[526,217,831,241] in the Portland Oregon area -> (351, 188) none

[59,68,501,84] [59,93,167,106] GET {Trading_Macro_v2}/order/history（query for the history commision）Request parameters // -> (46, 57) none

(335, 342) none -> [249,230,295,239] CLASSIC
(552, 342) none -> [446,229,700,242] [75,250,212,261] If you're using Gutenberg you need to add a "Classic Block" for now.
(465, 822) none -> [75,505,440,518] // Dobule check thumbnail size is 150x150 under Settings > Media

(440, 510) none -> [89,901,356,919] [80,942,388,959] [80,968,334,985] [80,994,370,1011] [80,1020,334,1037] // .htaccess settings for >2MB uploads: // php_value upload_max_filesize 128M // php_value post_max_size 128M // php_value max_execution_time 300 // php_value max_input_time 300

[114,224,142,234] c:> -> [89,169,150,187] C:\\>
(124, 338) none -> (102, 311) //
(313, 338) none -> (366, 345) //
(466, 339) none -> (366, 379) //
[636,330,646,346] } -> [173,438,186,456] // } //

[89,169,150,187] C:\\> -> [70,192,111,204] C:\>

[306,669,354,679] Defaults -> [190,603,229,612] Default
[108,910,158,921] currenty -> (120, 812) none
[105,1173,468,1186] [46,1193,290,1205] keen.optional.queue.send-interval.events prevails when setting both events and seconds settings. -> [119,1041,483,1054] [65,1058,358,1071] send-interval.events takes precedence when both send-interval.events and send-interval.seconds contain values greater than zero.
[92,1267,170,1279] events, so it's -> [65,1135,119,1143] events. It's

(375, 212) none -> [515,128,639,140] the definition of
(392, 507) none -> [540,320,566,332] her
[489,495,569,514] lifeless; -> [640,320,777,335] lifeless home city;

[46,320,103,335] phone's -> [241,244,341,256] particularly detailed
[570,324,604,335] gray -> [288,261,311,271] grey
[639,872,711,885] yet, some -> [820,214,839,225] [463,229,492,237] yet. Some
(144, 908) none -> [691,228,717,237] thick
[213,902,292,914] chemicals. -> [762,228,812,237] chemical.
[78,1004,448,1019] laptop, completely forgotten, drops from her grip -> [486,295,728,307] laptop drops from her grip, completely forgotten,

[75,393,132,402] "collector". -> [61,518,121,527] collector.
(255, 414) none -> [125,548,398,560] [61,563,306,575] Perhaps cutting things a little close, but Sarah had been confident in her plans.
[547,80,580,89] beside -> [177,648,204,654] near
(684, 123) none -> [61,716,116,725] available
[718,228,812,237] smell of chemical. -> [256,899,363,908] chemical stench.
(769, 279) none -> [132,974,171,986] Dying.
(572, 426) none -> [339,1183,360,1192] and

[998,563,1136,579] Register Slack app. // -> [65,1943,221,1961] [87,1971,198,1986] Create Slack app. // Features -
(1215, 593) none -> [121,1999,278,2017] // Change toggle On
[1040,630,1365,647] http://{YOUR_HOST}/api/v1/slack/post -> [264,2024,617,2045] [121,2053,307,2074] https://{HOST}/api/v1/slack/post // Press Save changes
══════════
◆ Exercise instructions ◆
Return, word for word, the lines of the data above from the line with "[639,872,711,885] yet, some" through the line with "(1215, 593) none", inclusive.

◆ Response to the exercise ◆
[639,872,711,885] yet, some -> [820,214,839,225] [463,229,492,237] yet. Some
(144, 908) none -> [691,228,717,237] thick
[213,902,292,914] chemicals. -> [762,228,812,237] chemical.
[78,1004,448,1019] laptop, completely forgotten, drops from her grip -> [486,295,728,307] laptop drops from her grip, completely forgotten,

[75,393,132,402] "collector". -> [61,518,121,527] collector.
(255, 414) none -> [125,548,398,560] [61,563,306,575] Perhaps cutting things a little close, but Sarah had been confident in her plans.
[547,80,580,89] beside -> [177,648,204,654] near
(684, 123) none -> [61,716,116,725] available
[718,228,812,237] smell of chemical. -> [256,899,363,908] chemical stench.
(769, 279) none -> [132,974,171,986] Dying.
(572, 426) none -> [339,1183,360,1192] and

[998,563,1136,579] Register Slack app. // -> [65,1943,221,1961] [87,1971,198,1986] Create Slack app. // Features -
(1215, 593) none -> [121,1999,278,2017] // Change toggle On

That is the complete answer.